▸ **課題の概要**
「kingdom: Plantae」を含む行から書き始め、「common name: American wall fern」を含む行まで書き写してください。その際「scientific name」を「binomial name」に置き換え、ほかは一切変えないでください。

▸ **表示データ**
***
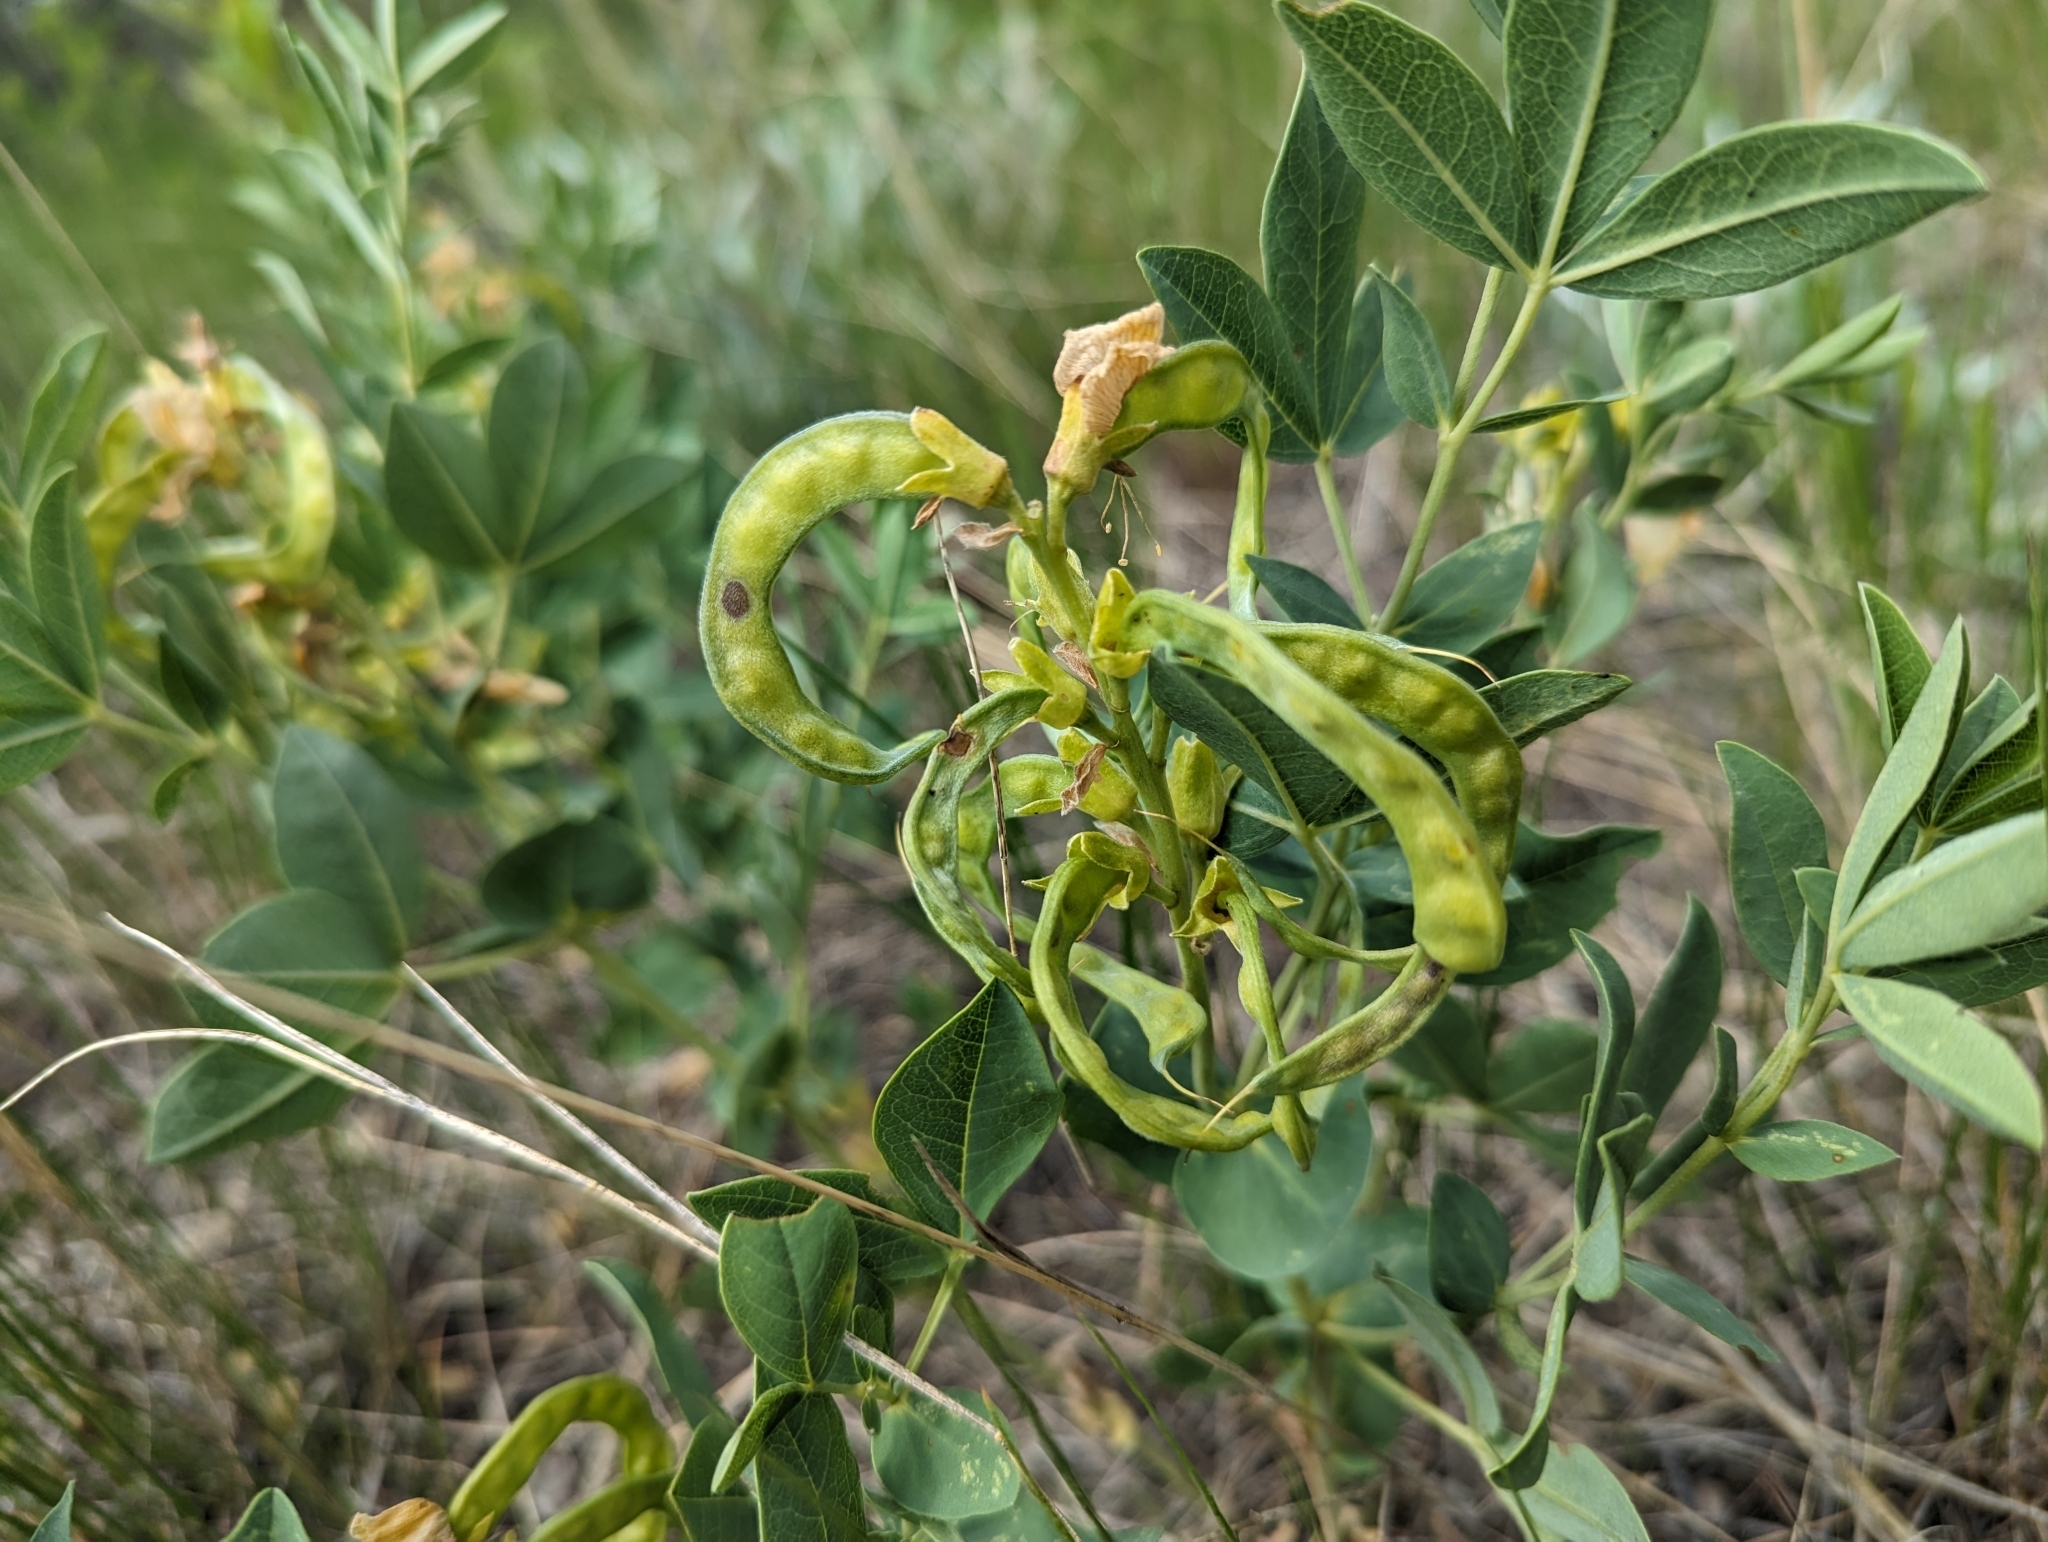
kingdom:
***
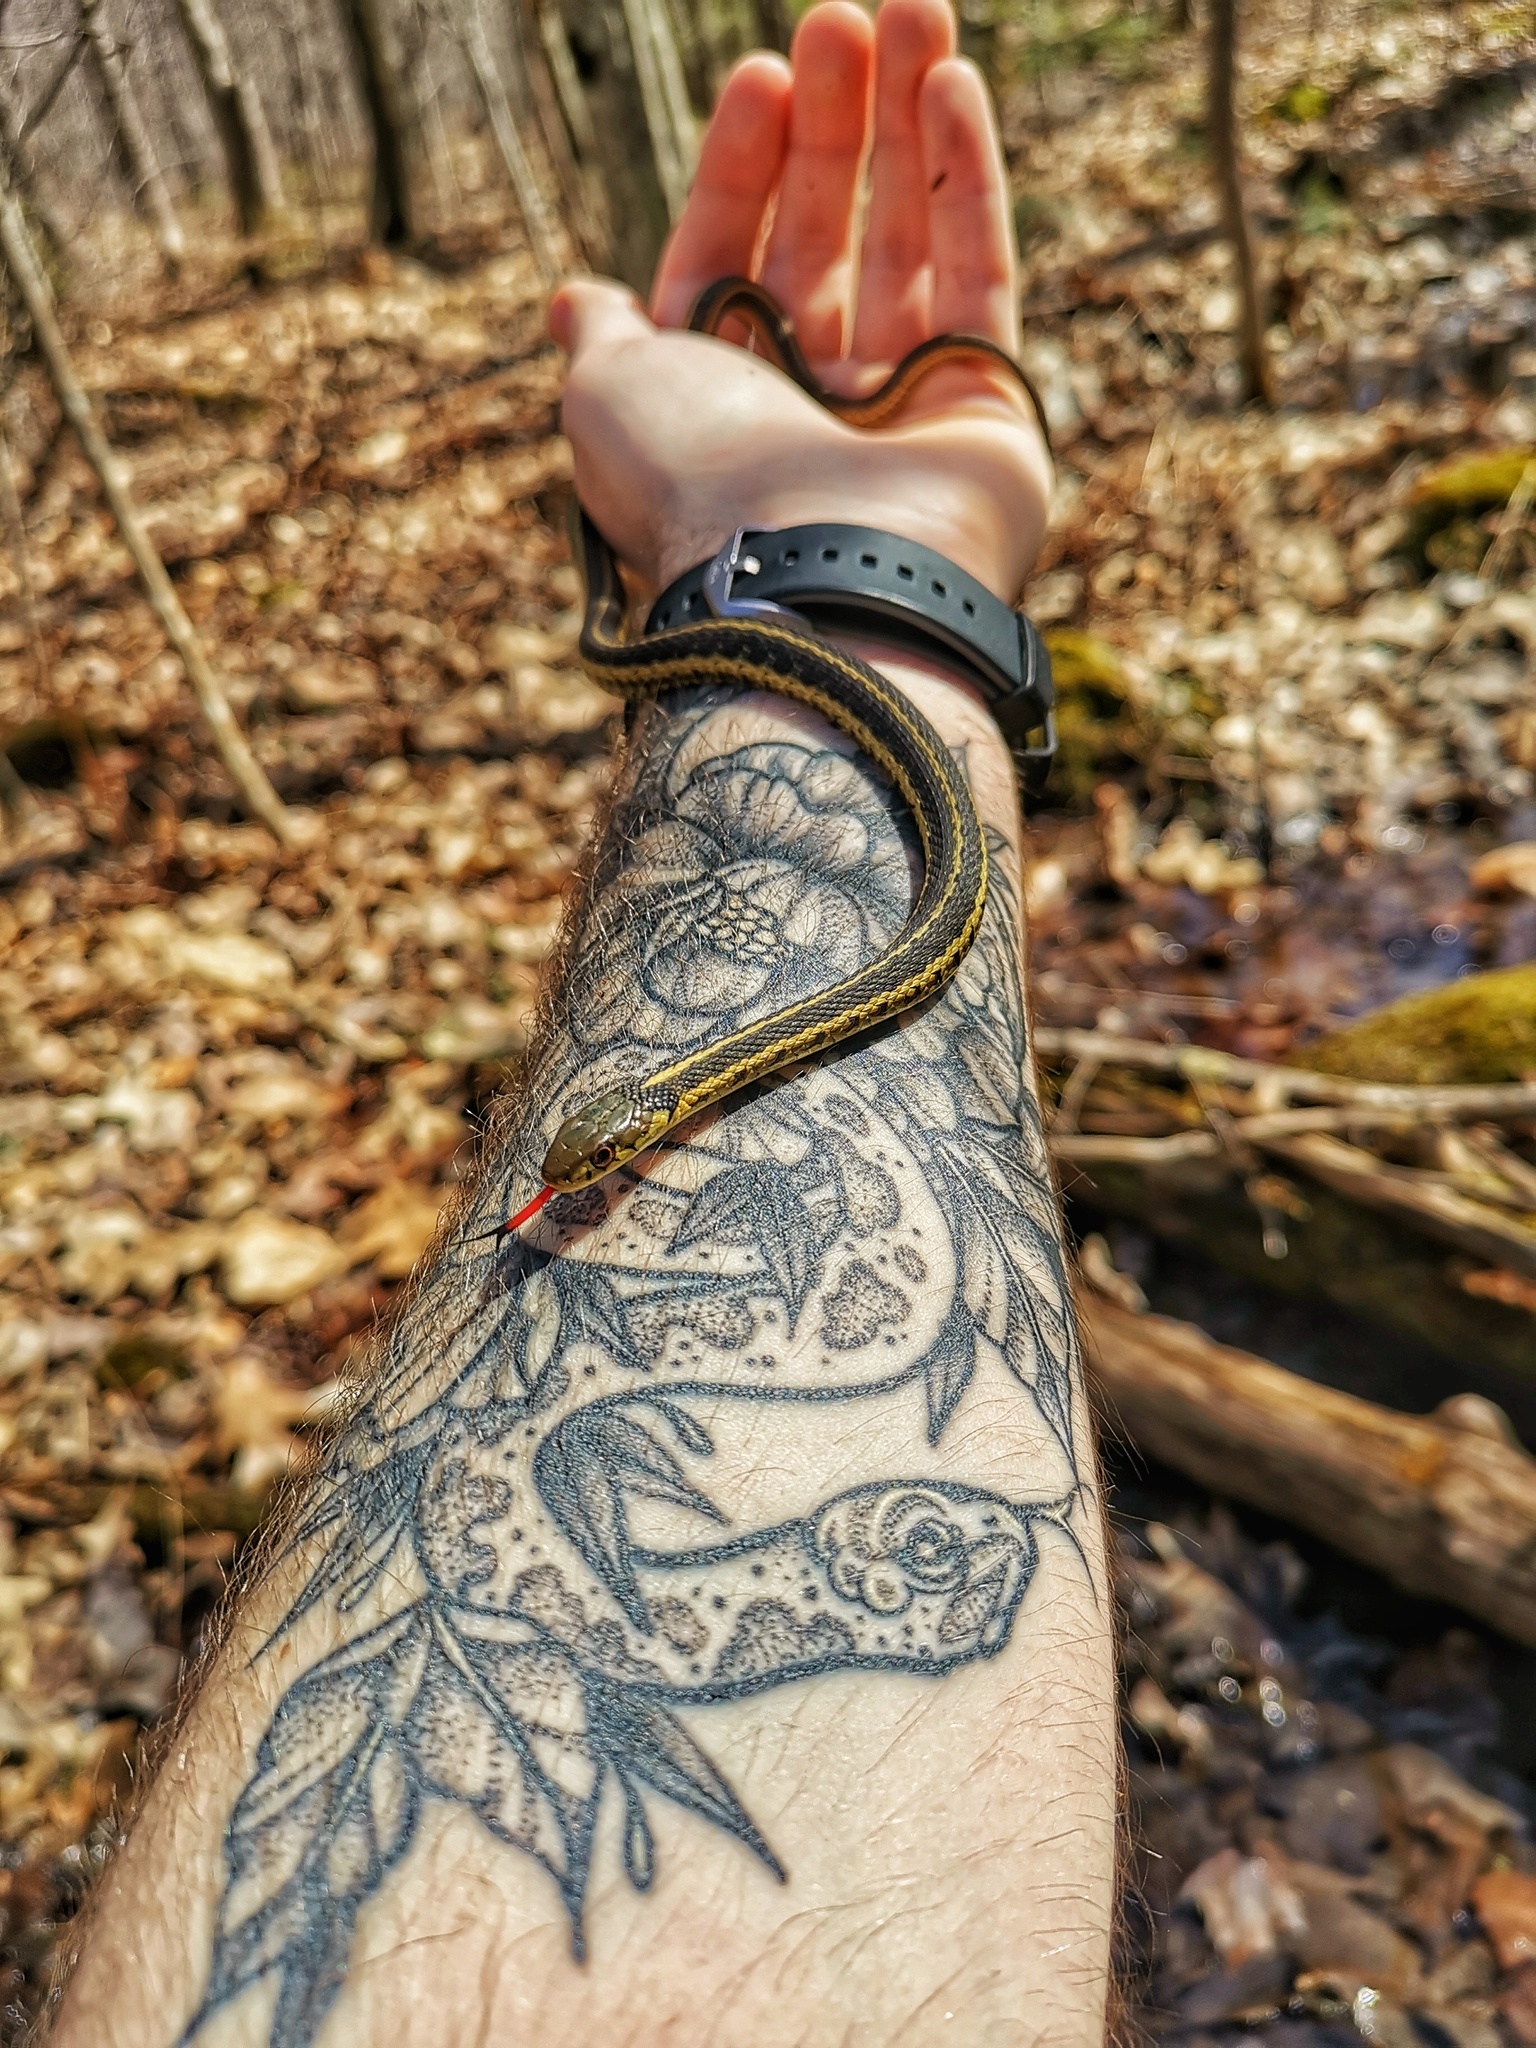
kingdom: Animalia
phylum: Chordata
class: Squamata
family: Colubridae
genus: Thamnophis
***
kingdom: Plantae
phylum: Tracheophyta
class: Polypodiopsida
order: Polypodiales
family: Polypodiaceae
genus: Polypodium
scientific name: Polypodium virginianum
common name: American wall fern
***
▸ **課題への回答**
kingdom: Plantae
phylum: Tracheophyta
class: Polypodiopsida
order: Polypodiales
family: Polypodiaceae
genus: Polypodium
binomial name: Polypodium virginianum
common name: American wall fern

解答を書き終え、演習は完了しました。